'''

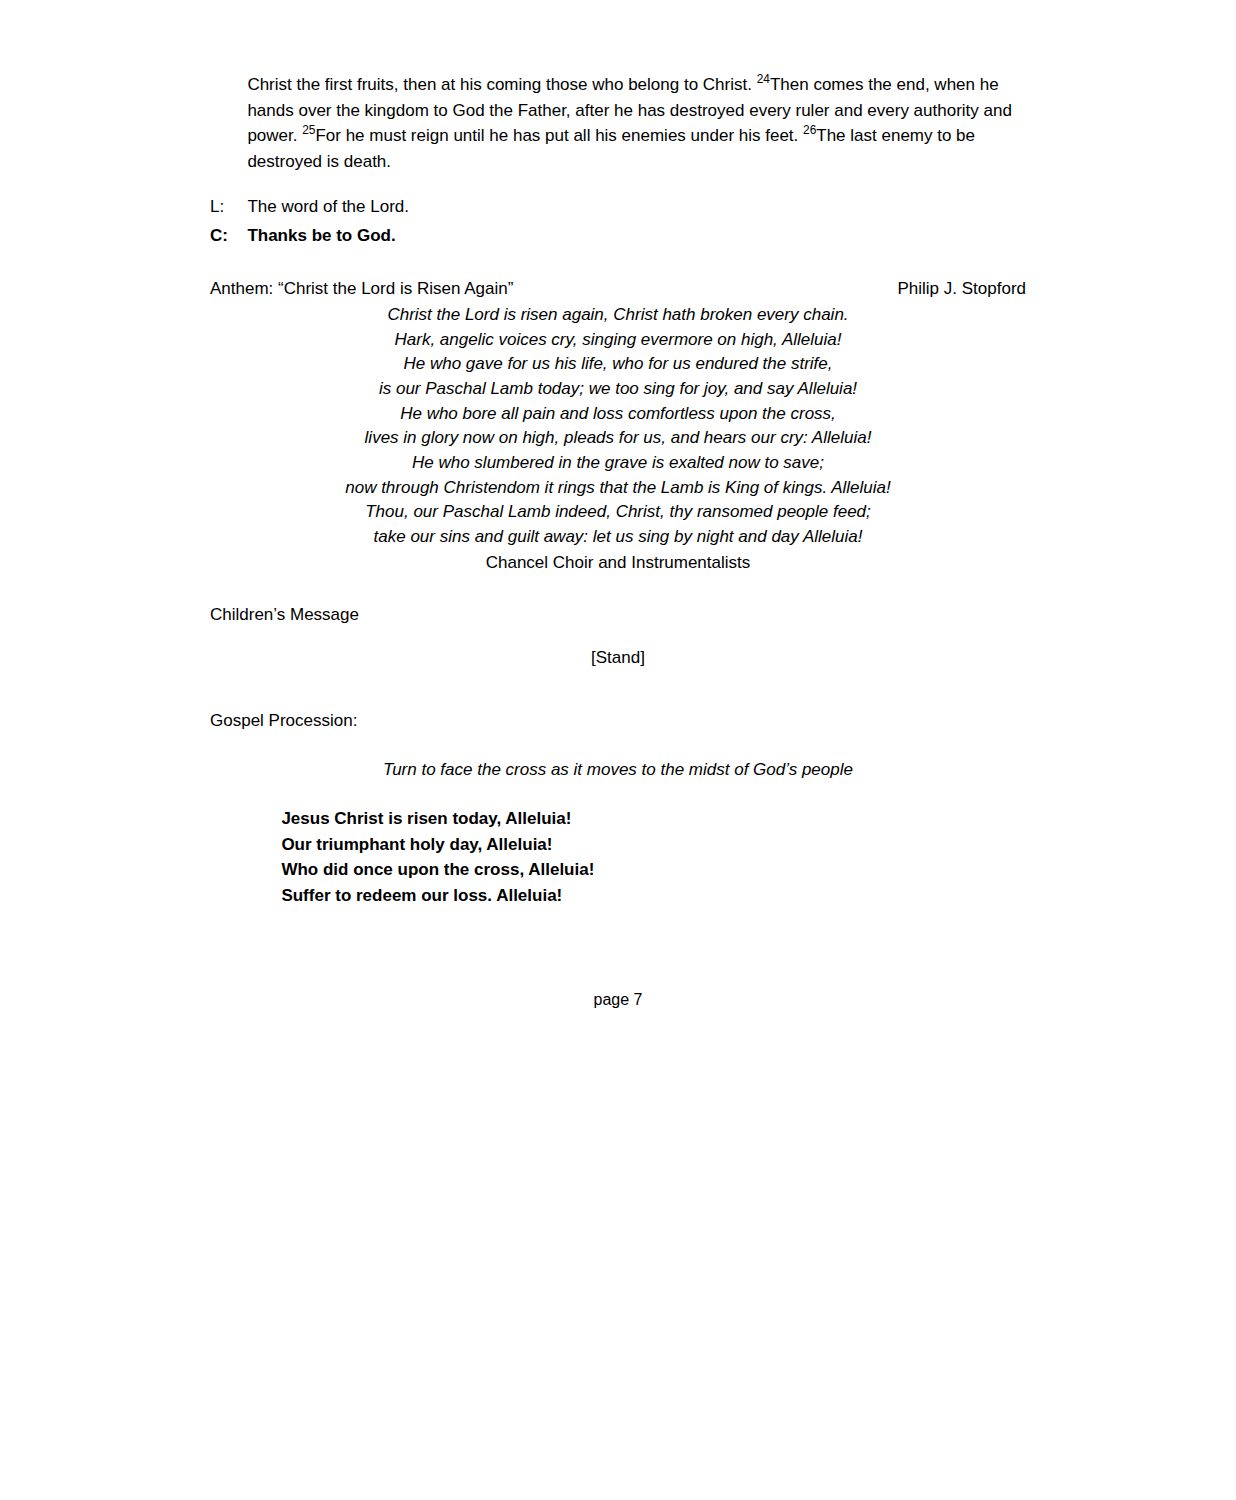Christ the first fruits, then at his coming those who belong to Christ. 24Then comes the end, when he hands over the kingdom to God the Father, after he has destroyed every ruler and every authority and power. 25For he must reign until he has put all his enemies under his feet. 26The last enemy to be destroyed is death.
L: The word of the Lord.
C: Thanks be to God.
Anthem: “Christ the Lord is Risen Again” Philip J. Stopford
Christ the Lord is risen again, Christ hath broken every chain.
Hark, angelic voices cry, singing evermore on high, Alleluia!
He who gave for us his life, who for us endured the strife,
is our Paschal Lamb today; we too sing for joy, and say Alleluia!
He who bore all pain and loss comfortless upon the cross,
lives in glory now on high, pleads for us, and hears our cry: Alleluia!
He who slumbered in the grave is exalted now to save;
now through Christendom it rings that the Lamb is King of kings. Alleluia!
Thou, our Paschal Lamb indeed, Christ, thy ransomed people feed;
take our sins and guilt away: let us sing by night and day Alleluia!
Chancel Choir and Instrumentalists
Children’s Message
[Stand]
Gospel Procession:
Turn to face the cross as it moves to the midst of God’s people
Jesus Christ is risen today, Alleluia!
Our triumphant holy day, Alleluia!
Who did once upon the cross, Alleluia!
Suffer to redeem our loss. Alleluia!
page 7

'''

→ Exercise description: Retype everything in the entries above exactly. The pictures are to be omitted.

→ Answer:
Christ the first fruits, then at his coming those who belong to Christ. 24Then comes the end, when he hands over the kingdom to God the Father, after he has destroyed every ruler and every authority and power. 25For he must reign until he has put all his enemies under his feet. 26The last enemy to be destroyed is death.
L: The word of the Lord.
C: Thanks be to God.
Anthem: “Christ the Lord is Risen Again” Philip J. Stopford
Christ the Lord is risen again, Christ hath broken every chain.
Hark, angelic voices cry, singing evermore on high, Alleluia!
He who gave for us his life, who for us endured the strife,
is our Paschal Lamb today; we too sing for joy, and say Alleluia!
He who bore all pain and loss comfortless upon the cross,
lives in glory now on high, pleads for us, and hears our cry: Alleluia!
He who slumbered in the grave is exalted now to save;
now through Christendom it rings that the Lamb is King of kings. Alleluia!
Thou, our Paschal Lamb indeed, Christ, thy ransomed people feed;
take our sins and guilt away: let us sing by night and day Alleluia!
Chancel Choir and Instrumentalists
Children’s Message
[Stand]
Gospel Procession:
Turn to face the cross as it moves to the midst of God’s people
Jesus Christ is risen today, Alleluia!
Our triumphant holy day, Alleluia!
Who did once upon the cross, Alleluia!
Suffer to redeem our loss. Alleluia!
page 7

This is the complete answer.